Ne pensavi pas mei ad arren. (L'estranh): "Je ne pensais plus à rien."

shens n'aver parlat enqüèra ad arrés (Casebonne): "sans en avoir encore parlé à personne"

- du numéral amdús:

Ad amdús, hò, balhatz era patz! (Sarrieu): "À tous deux, oh, donnez la paix!"

- dans certains parlers seulement, d'un infinitif:

... perqué e prenèn tant de plaser a s'espiar aus uelhs, ad arríder amassas... (Hustach): "... pourquoi ils prenaient tant de plaisir à se regarder dans les yeux, à rire ensemble..."

Mais il est plus courant de dire a arríder.

- dans de rares parlers, du nom d'une locution exprimant la distribution:

E ad arpats los sovenirs qu'arribavan entà viéner horucar hens lo còr las plagas qui avè hèit un passat dolorós. (Casebonne): "Et par lambeaux les souvenirs arrivaient pour venir fouiller dans le coeur les plaies qu'avait faites un passé douloureux."

On dit beaucoup plus couramment a arpats.

  • En Gascogne orientale, on emploie a-n- dans les mêmes cas:

a-n-aquera hornèra (Daubian): "dans ce fournil"

Données

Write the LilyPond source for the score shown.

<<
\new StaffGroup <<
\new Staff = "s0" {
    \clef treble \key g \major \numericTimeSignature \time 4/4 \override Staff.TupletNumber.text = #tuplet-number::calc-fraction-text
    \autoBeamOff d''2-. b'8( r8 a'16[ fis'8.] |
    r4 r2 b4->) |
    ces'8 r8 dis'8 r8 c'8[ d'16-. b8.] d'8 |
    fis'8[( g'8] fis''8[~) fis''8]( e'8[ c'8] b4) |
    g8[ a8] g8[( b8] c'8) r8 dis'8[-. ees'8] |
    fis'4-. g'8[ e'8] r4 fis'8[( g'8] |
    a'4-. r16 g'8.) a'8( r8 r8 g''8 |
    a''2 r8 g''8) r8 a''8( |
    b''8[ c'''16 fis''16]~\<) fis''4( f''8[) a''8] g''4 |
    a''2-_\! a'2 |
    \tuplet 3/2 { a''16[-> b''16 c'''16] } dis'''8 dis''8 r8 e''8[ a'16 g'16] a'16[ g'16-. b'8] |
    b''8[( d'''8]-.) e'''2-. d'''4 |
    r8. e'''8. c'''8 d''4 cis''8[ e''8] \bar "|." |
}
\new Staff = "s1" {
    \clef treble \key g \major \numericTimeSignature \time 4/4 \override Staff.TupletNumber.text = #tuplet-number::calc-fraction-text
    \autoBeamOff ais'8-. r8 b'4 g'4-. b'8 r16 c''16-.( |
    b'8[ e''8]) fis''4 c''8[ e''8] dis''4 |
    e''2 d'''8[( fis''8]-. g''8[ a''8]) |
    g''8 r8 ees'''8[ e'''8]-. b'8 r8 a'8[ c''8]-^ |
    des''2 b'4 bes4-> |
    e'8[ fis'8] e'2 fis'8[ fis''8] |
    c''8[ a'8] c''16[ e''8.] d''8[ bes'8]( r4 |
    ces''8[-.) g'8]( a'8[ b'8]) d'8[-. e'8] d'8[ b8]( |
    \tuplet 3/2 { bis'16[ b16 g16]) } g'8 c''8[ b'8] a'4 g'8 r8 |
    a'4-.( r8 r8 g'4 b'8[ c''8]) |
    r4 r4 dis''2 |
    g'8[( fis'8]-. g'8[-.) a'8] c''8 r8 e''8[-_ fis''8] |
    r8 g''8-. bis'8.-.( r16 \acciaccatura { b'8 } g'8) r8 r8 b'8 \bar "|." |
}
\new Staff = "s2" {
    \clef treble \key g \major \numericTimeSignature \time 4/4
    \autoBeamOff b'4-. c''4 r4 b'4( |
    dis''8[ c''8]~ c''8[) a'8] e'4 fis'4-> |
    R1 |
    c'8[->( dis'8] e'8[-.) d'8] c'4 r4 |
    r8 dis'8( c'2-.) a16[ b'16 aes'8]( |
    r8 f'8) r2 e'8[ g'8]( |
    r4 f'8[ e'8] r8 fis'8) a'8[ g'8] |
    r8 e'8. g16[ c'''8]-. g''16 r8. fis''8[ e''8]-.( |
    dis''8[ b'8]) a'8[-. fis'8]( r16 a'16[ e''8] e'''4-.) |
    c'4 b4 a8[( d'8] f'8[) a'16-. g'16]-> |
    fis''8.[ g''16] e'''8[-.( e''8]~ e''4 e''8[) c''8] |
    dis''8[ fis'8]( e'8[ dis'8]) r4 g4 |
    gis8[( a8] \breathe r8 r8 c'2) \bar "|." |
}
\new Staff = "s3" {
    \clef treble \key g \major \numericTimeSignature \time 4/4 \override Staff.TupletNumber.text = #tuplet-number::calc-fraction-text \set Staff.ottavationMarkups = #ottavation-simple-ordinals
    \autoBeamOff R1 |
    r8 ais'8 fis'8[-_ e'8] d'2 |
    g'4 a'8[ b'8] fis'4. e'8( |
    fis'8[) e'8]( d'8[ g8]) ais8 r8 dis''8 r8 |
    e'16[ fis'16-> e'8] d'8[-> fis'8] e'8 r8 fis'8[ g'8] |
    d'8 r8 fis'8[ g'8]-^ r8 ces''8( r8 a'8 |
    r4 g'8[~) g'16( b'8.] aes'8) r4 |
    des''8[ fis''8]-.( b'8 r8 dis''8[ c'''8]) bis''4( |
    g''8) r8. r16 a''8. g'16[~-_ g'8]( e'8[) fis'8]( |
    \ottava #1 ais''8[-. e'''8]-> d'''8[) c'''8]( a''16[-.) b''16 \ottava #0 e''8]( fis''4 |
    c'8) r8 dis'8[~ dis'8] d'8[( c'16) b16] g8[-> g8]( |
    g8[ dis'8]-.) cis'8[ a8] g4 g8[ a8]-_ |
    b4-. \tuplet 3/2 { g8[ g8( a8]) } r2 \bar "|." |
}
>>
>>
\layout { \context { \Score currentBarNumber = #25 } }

À faire
- 1) Indiquez si chacune de ces affirmations concorde avec l'extrait sur le gascon, en répondant par oui ou non et en citant mot pour mot le passage qui tranche : (a) il est plus courant de dire « a arríder » que « ad arríder » ; (b) en Gascogne orientale, on emploie « ad » dans les mêmes cas ; (c) la forme « ad arpats » est la plus répandue.
- 2) Traduisez en anglais cette phrase de l'extrait sur le gascon : « Mais il est plus courant de dire a arríder. »
- 3) Poursuivez l'extrait sur le gascon à partir de l'endroit où il s'arrête.
Les données n'interviennent en rien ici.

Réponses
- 1)
(a) Oui : « Mais il est plus courant de dire a arríder. »
(b) Non : « En Gascogne orientale, on emploie a-n- dans les mêmes cas »
(c) Non : « On dit beaucoup plus couramment a arpats. »

- 2) But it is more common to say a arríder.

- 3)
Emploi

  • A peut être l'équivalent de la locution fr. "lors de":

la soa darrèra carta [letra] a la declaracion de guèrra (Camélat): "sa dernière lettre, lors de la déclaration de guerre".

  • A est souvent remplacé par la conjonction de coordination e lorsqu'il établit une relation entre deux éléments de même nature et répétés: on dit ainsi facilement cap e cap, còsta e còsta, ras e ras, etc.


DAB

Formes

  • La forme de l'ancien gascon était ab. Elle s'est conservée dans le parler de Salies.
  • Dans le Gers, le Lot-et-Garonne et le Comminges, on emploie les formes dambe, damb:

los de la Bigòrra dambe los de Pau (Sarran): "les gens de la Bigorre avec les gens de Pau"

nomada damb *reson bèra pèrla gascona (Lacroix): "nommée avec raison belle perle gasconne"

Il existe des parlers où l'article défini masculin lo, los se contacte avec DAMBE; on a alors dambeu, dambeus.


Pronciation

dab se prononce [dap], [dat] ou [dab]. Toutefois, en raison des particularités de la phonétique gasconne, la prononciatio [dab] n'est pas possile devant une pause ou devant une consonne sourde.


Emploi

L'emploi de dab est plus large que celui de la préposition fr. "avec"; DAB peut être l'équivalent du "de" de moyen, introduire une locution de temps ou exprimer la cause:

Qu'arribèi dab la nueit. (Arantxa): "J'arrivai à la nuit."

... mès après qu'avèn tirat lunh entà la lana, entà capvath, e s'èran, dab la nueit, enganats dus còps. (Manciet): "... mais après ils s'étaient éloignés en direction de la lande, vers le sud, et ils s'étaient, à cause de l'obscurité, trompés deux fois."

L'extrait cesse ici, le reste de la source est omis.